In this environment, banks play an increasingly active role not just as funders, but as partners in navigating reform risk, capital structure and long-term sustainability.

The increased funding does give banks greater confidence in long‑term sustainability of the sector.

“The sector has now stabilised to a point where financial performance is far more predictable than in prior reform years,” Belinda underlined.
“This increased consistency has made assessment more straightforward, with fewer of the large year‑on‑year swings that previously complicated forecasting and sensitivity analysis. Regardless, it remains important to detail key assumptions underpinning forward projections and explaining any material changes between periods.”
Case Study

Evermore powers ahead with Forster CBD precinct

Evermore Retirement Living is entering the final stretch of Stage One of its Solaris project in Forster, with completion of the first 60 apartments slated for December this year.
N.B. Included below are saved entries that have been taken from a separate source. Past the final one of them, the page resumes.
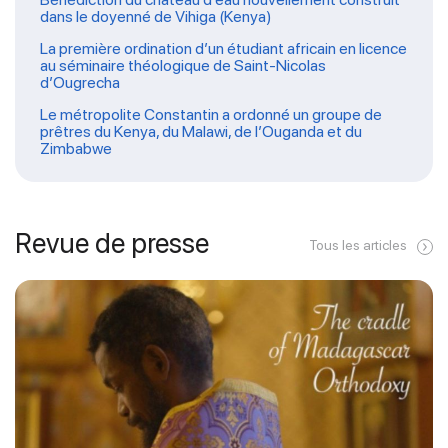
dans le doyenné de Vihiga (Kenya)
La première ordination d’un étudiant africain en licence
au séminaire théologique de Saint-Nicolas
d’Ougrecha
Le métropolite Constantin a ordonné un groupe de
prêtres du Kenya, du Malawi, de l’Ouganda et du
Zimbabwe
Revue de presse
Tous les articles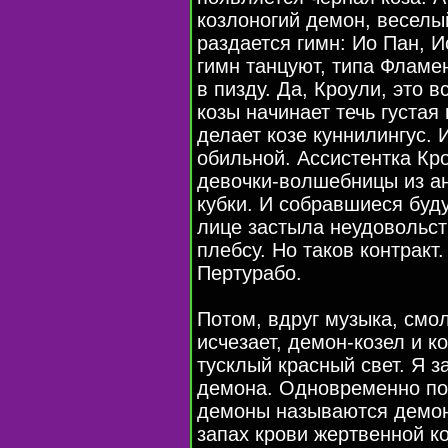
козлоногий демон, веселы
раздается гимн: Ио Пан, Ио
гимн танцуют, типа Фламен
в пизду. Да, Кроули, это в
козы начинает течь густая
делает козе куннилингус. И
обильной. Ассистентка Кр
девочки-волшебницы из а
кубки. И собравшиеся буду
лице застыла неудовольст
плебсу. Но таков контракт
Пертурабо.
Потом, вдруг музыка, смол
исчезает, демон-козел и к
тусклый красный свет. Я 
демона. Одновременно пох
демоны называются демон
запах крови жертвенной к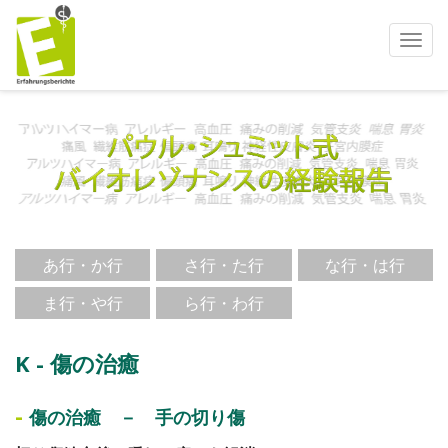
ナ
ビ
ゲ
ー
シ
ョ
ン
を
使
う
あ行・か行
さ行・た行
な行・は行
ま行・や行
ら行・わ行
K - 傷の治癒
-
傷の治癒 － 手の切り傷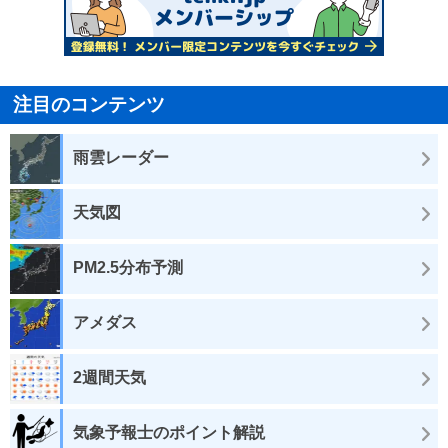
注目のコンテンツ
雨雲レーダー
天気図
PM2.5分布予測
アメダス
2週間天気
気象予報士のポイント解説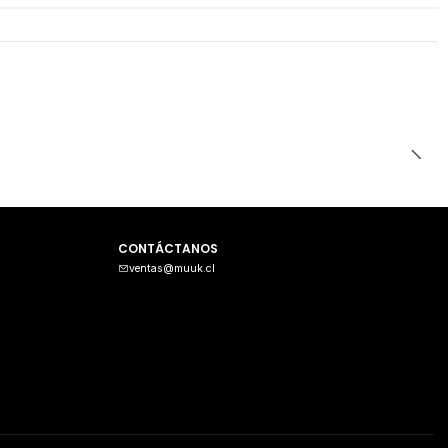
CONTÁCTANOS
ventas@muuk.cl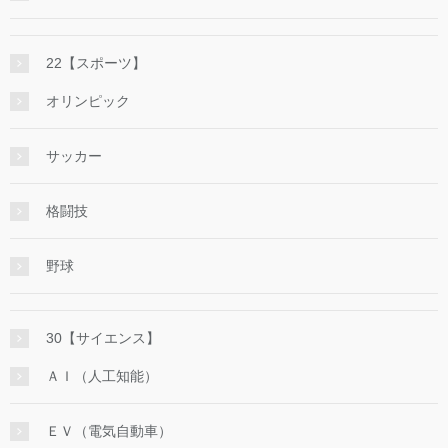
22【スポーツ】
オリンピック
サッカー
格闘技
野球
30【サイエンス】
ＡＩ（人工知能）
ＥＶ（電気自動車）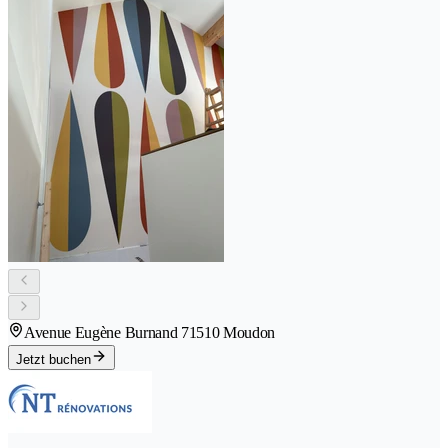
Avenue Eugène Burnand 7
1510 Moudon
Jetzt buchen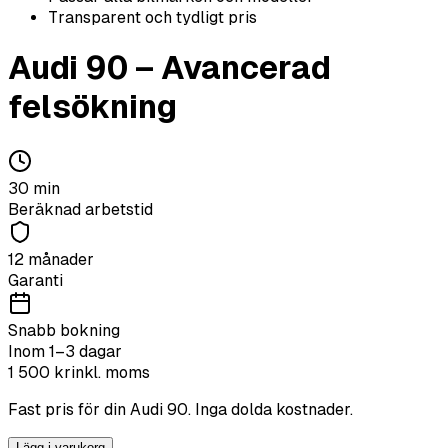
Transparent och tydligt pris
Audi
90
–
Avancerad
felsökning
30
min
Beräknad arbetstid
12 månader
Garanti
Snabb bokning
Inom 1–3 dagar
1 500
kr
inkl. moms
Fast pris för din
Audi
90
. Inga dolda kostnader.
Lägg i varukorg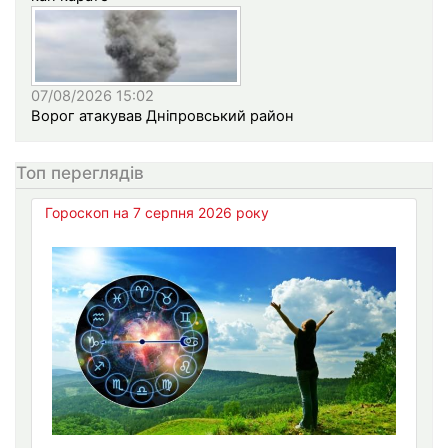
07/08/2026 15:02
Ворог атакував Дніпровський район
Топ переглядів
Гороскоп на 7 серпня 2026 року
The three-stage, 148-apartment development is under construction in the coastal town, blending retirement living with retail and healthcare in a single mixed-use precinct. Stage One is almost sold out, with current pricing ranging from $700,000 to $1.5 million.

Anchored by a 1,750sqm IGA supermarket and a 900sqm medical space to be occupied by Hope Skin Cancer and GP Clinic, Solaris is designed to deliver a “lift-ride” lifestyle – allowing residents to access essential services without leaving the building.
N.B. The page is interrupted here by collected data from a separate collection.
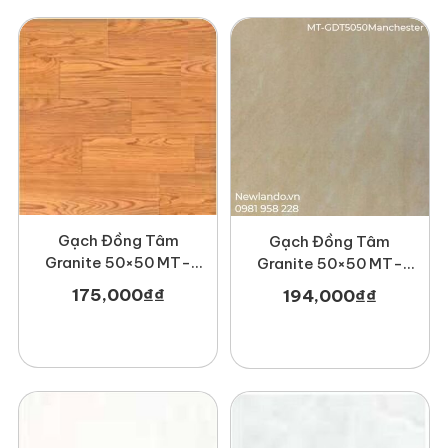
Gạch Đồng Tâm
Gạch Đồng Tâm
Granite 50×50 MT-
Granite 50×50 MT-
GDT5050Gosan004
GDT5050Manchester
175,000
₫
₫
194,000
₫
₫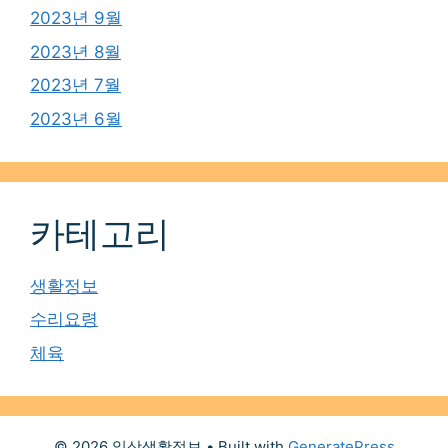
2023년 9월
2023년 8월
2023년 7월
2023년 6월
카테고리
생활정보
수리요령
체육
© 2026 일상생활정보
• Built with
GeneratePress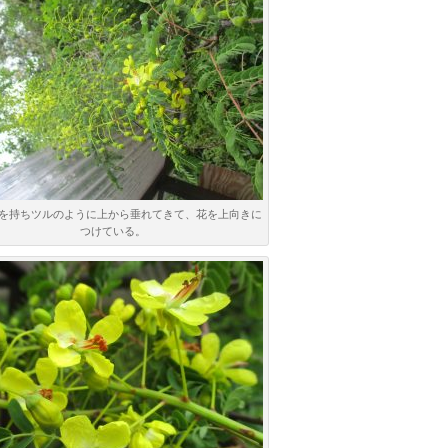
を持ちツルのように上から垂れてきて、花を上向きに
つけている。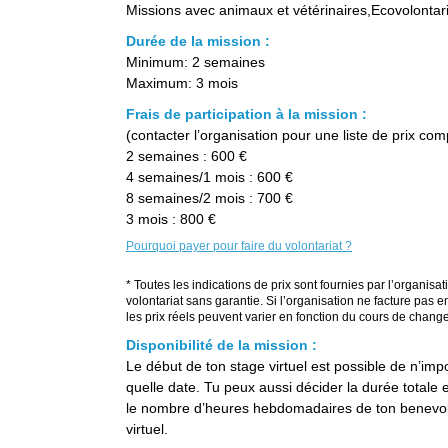
Missions avec animaux et vétérinaires,Ecovolontar
Durée de la mission :
Minimum: 2 semaines
Maximum: 3 mois
Frais de participation à la mission :
(contacter l’organisation pour une liste de prix com
2 semaines : 600 €
4 semaines/1 mois : 600 €
8 semaines/2 mois : 700 €
3 mois : 800 €
Pourquoi payer pour faire du volontariat ?
* Toutes les indications de prix sont fournies par l’organisat
volontariat sans garantie. Si l’organisation ne facture pas e
les prix réels peuvent varier en fonction du cours de change
Disponibilité de la mission :
Le début de ton stage virtuel est possible de n’imp
quelle date. Tu peux aussi décider la durée totale e
le nombre d’heures hebdomadaires de ton benevo
virtuel.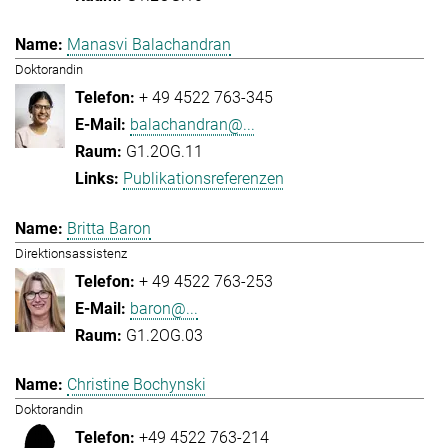
Manasvi Balachandran
Doktorandin
+ 49 4522 763-345
balachandran@...
G1.2OG.11
Publikationsreferenzen
Britta Baron
Direktionsassistenz
+ 49 4522 763-253
baron@...
G1.2OG.03
Christine Bochynski
Doktorandin
+49 4522 763-214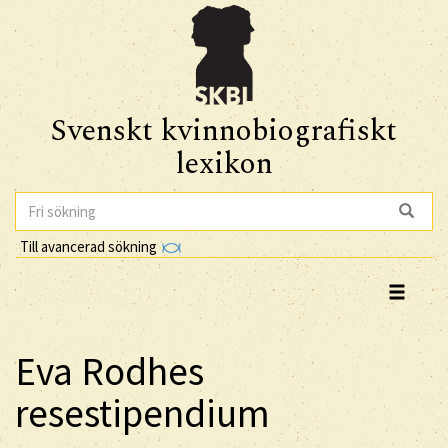
Svenskt kvinnobiografiskt
lexikon
Till avancerad sökning
Eva Rodhes
resestipendium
“We’re seeing retirement living evolve into a genuine extension of the care continuum, not a separate ‘housing’ product,” said Evermore Retirement Living CEO Coyne Graham.
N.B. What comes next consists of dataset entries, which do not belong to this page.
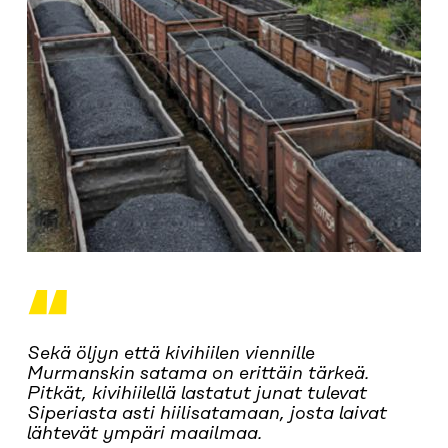
“
Sekä öljyn että kivihiilen viennille
Murmanskin satama on erittäin tärkeä.
Pitkät, kivihiilellä lastatut junat tulevat
Siperiasta asti hiilisatamaan, josta laivat
lähtevät ympäri maailmaa.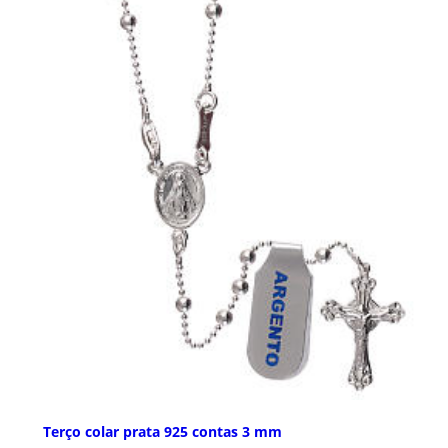
Terço colar prata 925 contas 3 mm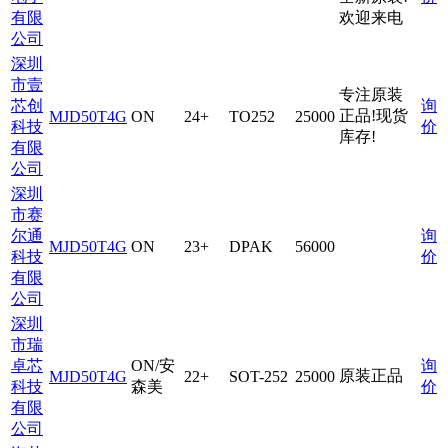
有限
欢迎来电
公司
深圳
市壹
专注原装
芯创
询
正品!现货
MJD50T4G
ON
24+
TO252
25000
科技
价
库存!
有限
公司
深圳
市赛
尔通
询
MJD50T4G
ON
23+
DPAK
56000
科技
价
有限
公司
深圳
市瑞
卓芯
ON/安
询
原装正品
MJD50T4G
22+
SOT-252
25000
科技
森美
价
有限
公司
“At Solaris the intention is simple: residents live independently, but support is there around the clock and can be stepped up or down as needs change. That’s how you preserve independence while still delivering safety, clinical oversight and family confidence, and it’s why care-enabled retirement models are absorbing so much demand.”

The remaining two stages are expected to roll out progressively over the 18 months to two years following Stage One’s completion.

Westpac’s support key to success of project

Westpac has supported the project, working alongside Evermore to help bring the large-scale regional development to market.

“From a developer’s perspective, Westpac has been consistently constructive and solutions-focused and has brought a deep understanding of what makes these projects work in the real world,” said Coyne.

“They back quality and governance, they want the resident value proposition to be explicit and defensible, and they understand that transparent structures and consumer outcomes are now central to bankability. That kind of support is a competitive advantage for projects that are genuinely lifting the standard of retirement living.”

What the second half of 2025 signals for the sector

By year-end, it was clear that consolidation will continue as operators reassess long-term strategies in response to regulatory, workforce and funding pressures.

The commencement of the new Aged Care Act on 1 November marked a significant legislative milestone, embedding a rights-based framework and higher expectations around quality, transparency and accountability.

However, from a banking perspective, Westpac’s assessment of the sector remains broadly unchanged. The Act largely organises reforms already underway rather than introducing sudden structural shifts, and has not, in itself, triggered a material re-rating of sector risk or viability assumptions.

Instead, attention remains focused on execution risk, cost control, workforce availability and the ability of operators to translate regulatory intent into sustainable operating models.

With demand for aged care and seniors housing set to rise, providers able to achieve scale, broaden service offerings and operate efficiently will be best positioned to manage volatility and grow their market share.

For operators pursuing growth, success will depend on having a clear strategic direction, a detailed understanding of cost and workforce drivers, and realistic cash flow modelling.

Early engagement with banking partners on capital structure, timing and risk allocation will remain critical to managing reform challenges and supporting sustainable growth.